辻原登『寂しい丘で狩りをする』

辻原登さんの作品をはじめて読んだのは朝日新聞に連載された「花はさくら木」で、ものすごくおもしろかった。そして連載が終るとすぐに単行本を買って何度も読んだ。それからは図書館で7・8冊借りて読んでいる。
今回は「週刊現代」の著者インタビューで知ってすぐに読みたくなり書店に走った。好みの小説を読むときのクセですぐにさっと読んでしまい、もう一度ゆっくりと読み直した。もう少し時間が経ったらまた読むつもりだ。

映画編集者の野添敦子は長いタクシー待ちの列を並んで待っているとき、後ろにいた男性に行き先を尋ねられた。答えると自分も同じ方向に行くからと同乗を申し込まれて承知する。この押本が悪い奴でタクシーが着くと、敦子とは反対側に行く振りをする。そして彼女が道を曲がると追いかけて公園の林で背後から襲い、マンションのゴミ置き場に引きづりこんで強姦し、性的快感を高めるためにそこらにあった電気コードで首を絞めて傷害を与えた。その後奪ったバッグを調べて彼女に電話し「あんたの秘密を10万円で買ってくれ」と言い、それをしないと会社の人に言うし、もし警察にしゃべるとえらい目に遭うぞとおどす。
敦子は警察に届け出た。
押本は逮捕されて裁判が行われ、敦子は勇気をふるって証言した。押本は7年の刑を言い渡され福島刑務所に拘束された。

それから7年が経とうとしている。
フリージャーナリストの瀬戸が敦子も出席している仕事のパーティで、福島刑務所にいる押本が娑婆にもどったら敦子を襲うと言っているのを別の犯罪者に聞いたと話す。

敦子はイビサ・レディス探偵社の腕のいい女性探偵、桑村みどりに仕事を依頼する。
みどりは刑務所の出口から押本の尾行をはじめた。押本は着々と敦子を襲う計画を進めている。
みどりには敦子のことは他人事ではない。自分も野球場で知り合った久我からの虐待に苦労しているからだ。有名な芸術一家の出でカメラマンの久我は申し分のない外見で、人の目には優しい男だが中身はとんでもないやつだ。

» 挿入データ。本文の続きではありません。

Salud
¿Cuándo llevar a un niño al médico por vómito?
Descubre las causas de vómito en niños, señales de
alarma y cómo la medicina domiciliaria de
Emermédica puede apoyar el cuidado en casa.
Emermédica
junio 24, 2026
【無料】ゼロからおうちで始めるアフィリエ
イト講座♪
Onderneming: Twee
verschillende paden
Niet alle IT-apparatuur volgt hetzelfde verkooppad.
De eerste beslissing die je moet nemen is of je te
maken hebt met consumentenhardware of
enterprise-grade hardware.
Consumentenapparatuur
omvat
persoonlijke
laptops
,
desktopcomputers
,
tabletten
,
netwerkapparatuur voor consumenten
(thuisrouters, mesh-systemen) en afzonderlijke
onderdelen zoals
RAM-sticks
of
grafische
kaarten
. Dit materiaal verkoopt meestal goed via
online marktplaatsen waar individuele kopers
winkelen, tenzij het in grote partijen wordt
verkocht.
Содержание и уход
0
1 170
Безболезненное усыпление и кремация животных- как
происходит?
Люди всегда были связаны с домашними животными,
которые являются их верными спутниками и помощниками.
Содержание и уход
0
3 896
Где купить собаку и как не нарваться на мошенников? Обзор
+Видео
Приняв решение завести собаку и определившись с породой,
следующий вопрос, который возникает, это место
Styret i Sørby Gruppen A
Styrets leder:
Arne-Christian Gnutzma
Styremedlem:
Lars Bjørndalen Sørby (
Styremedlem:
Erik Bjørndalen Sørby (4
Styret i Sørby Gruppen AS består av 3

押本も久我も自分のものと決めた女を陵辱するためにはなんでする。ひたすらそのために生きている。
警察に届けても犯罪が行われない限り動いてはもらえない。
ひたすら逃げていた女たちが復讐するとき・・・

敦子は古い映画の復元作業を成功させたことで自信をつけ、恩師の求婚を受け入れる。
みどりは自分が受け持った事件で知り合った会社員と結婚の約束をする。
4人が集まった最後がとってもよかった。